Let’s discuss the second method

We find g, and check fog = I _Y and gof = I _X

Steps are

Checking inverse of f : X → Y

Step 1 : Calculate g: Y → X

Step 2 : Prove gof = I _X

Step 3 : Prove fog = I _Y

Example

Let f : N → Y,

f (x) = 2x + 1, where, Y = {y ∈ N : y = 4x + 3 for some x ∈ N }.

Show that f is invertible

Checking by One-One and Onto Method

Checking one-one

f(x ₁ ) = 2x ₁ + 1

f(x ₂ ) = 2x ₂ + 1

Putting f(x ₁ ) = f(x ₂ )

2x ₁ + 1 = 2x ₂ + 1

  2x ₁ = 2x ₂

  x ₁ = x ₂

If f(x ₁ ) = f(x ₂ ) , then x ₁ = x ₂

∴  f is one-one

Checking onto

f(x) = 2x + 1

Let f(x) = y, where y ∈ Y

  y = 2x + 1

  y – 1 = 2x

  2x =  y – 1

  x = (y - 1)/2

For every y in Y = {y ∈ N : y = 2x + 1 for some x ∈ N }.

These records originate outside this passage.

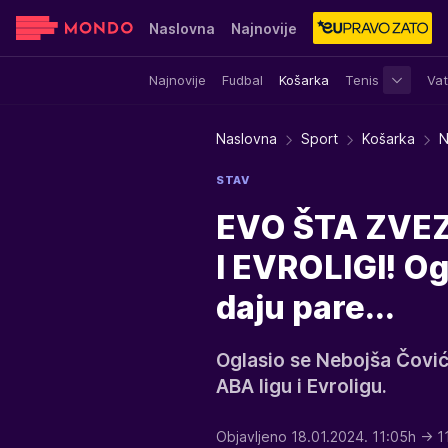
Naslovna
Najnovije
Najnovije
Fudbal
Košarka
Tenis
Vat
Sensa
Stvar ukusa
Yumama
Naslovna
Sport
Košarka
N
STAV
EVO ŠTA ZVEZ
I EVROLIGI! Og
daju pare...
Oglasio se Nebojša Čović
ABA ligu i Evroligu.
Objavljeno 18.01.2024. 11:05h
→ 1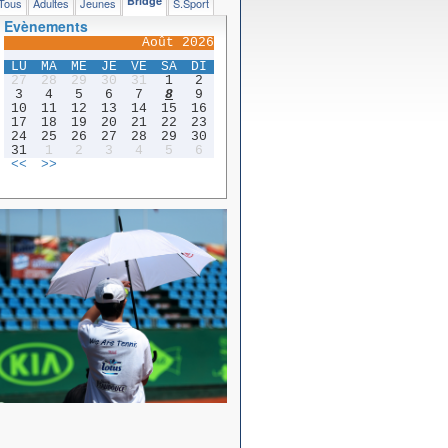
Bridge
Tous
Adultes
Jeunes
S.Sport
Evènements
Août 2026
LU
MA
ME
JE
VE
SA
DI
27
28
29
30
31
1
2
3
4
5
6
7
8
9
10
11
12
13
14
15
16
17
18
19
20
21
22
23
24
25
26
27
28
29
30
31
1
2
3
4
5
6
<<
>>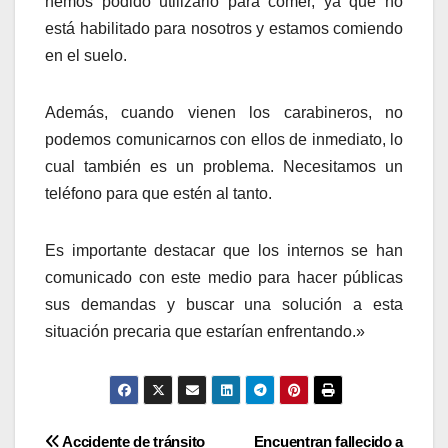
hemos podido utilizarlo para comer, ya que no
está habilitado para nosotros y estamos comiendo
en el suelo.
Además, cuando vienen los carabineros, no
podemos comunicarnos con ellos de inmediato, lo
cual también es un problema. Necesitamos un
teléfono para que estén al tanto.
Es importante destacar que los internos se han
comunicado con este medio para hacer públicas
sus demandas y buscar una solución a esta
situación precaria que estarían enfrentando.»
Navegación
Accidente de tránsito
Encuentran fallecido a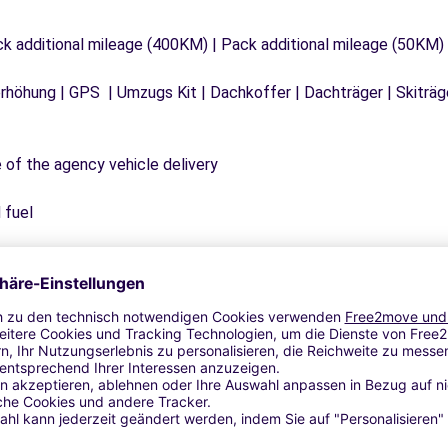
ck additional mileage (400KM) | Pack additional mileage (50KM)
tzerhöhung | GPS | Umzugs Kit | Dachkoffer | Dachträger | Skitr
e of the agency vehicle delivery
 fuel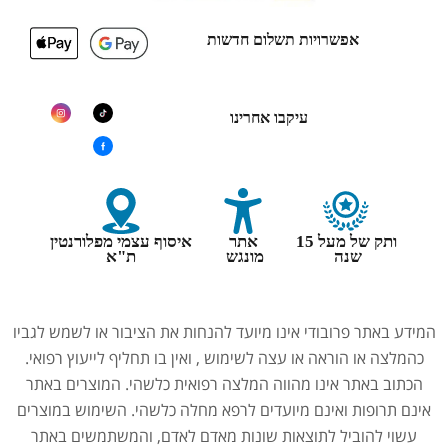
אפשרויות תשלום חדשות
עיקבו אחרינו
ותק של מעל 15
אתר
איסוף עצמי מפלורנטין
שנה
מונגש
ת"א
המידע באתר פרובודי אינו מיועד להנחות את הציבור או לשמש לגביו
כהמלצה או הוראה או עצה לשימוש , ואין בו תחליף לייעוץ רפואי.
הכתוב באתר אינו מהווה המלצה רפואית כלשהי. המוצרים באתר
אינם תרופות ואינם מיועדים לרפא מחלה כלשהי. השימוש במוצרים
עשוי להוביל לתוצאות שונות מאדם לאדם, והמשתמשים באתר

There is a value of x which is a natural number

Thus, f is onto

Since f is one-one and onto

f is invertible

Checking by fog = I _Y and gof = I _X  method

Checking inverse of f: X → Y

Step 1 : Calculate g: Y → X

Step 2 : Prove gof = I _X

Step 3 : Prove fog = I _Y

g is the inverse of f

Step 1

f(x) = 2x + 1

Let f(x) = y

  y = 2x + 1

  y – 1 = 2x

  2x =  y – 1

  x = (y - 1)/2

Let g(y) = (y - 1)/2

where g: Y → N

Step 2 :

gof = g(f(x))

        = g(2x + 1)

        = ((2x + 1) - 1)/2

= (2x + 1 - 1)/2

= 2x/2

= x

= I _N

Step 3 :

fog = f(g(y))

        = f((y - 1)/2)

= 2 ((y - 1)/2) + 1

= y – 1 + 1

= y

= I _Y

Since gof   = I _N and fog = I _Y ,

f is invertible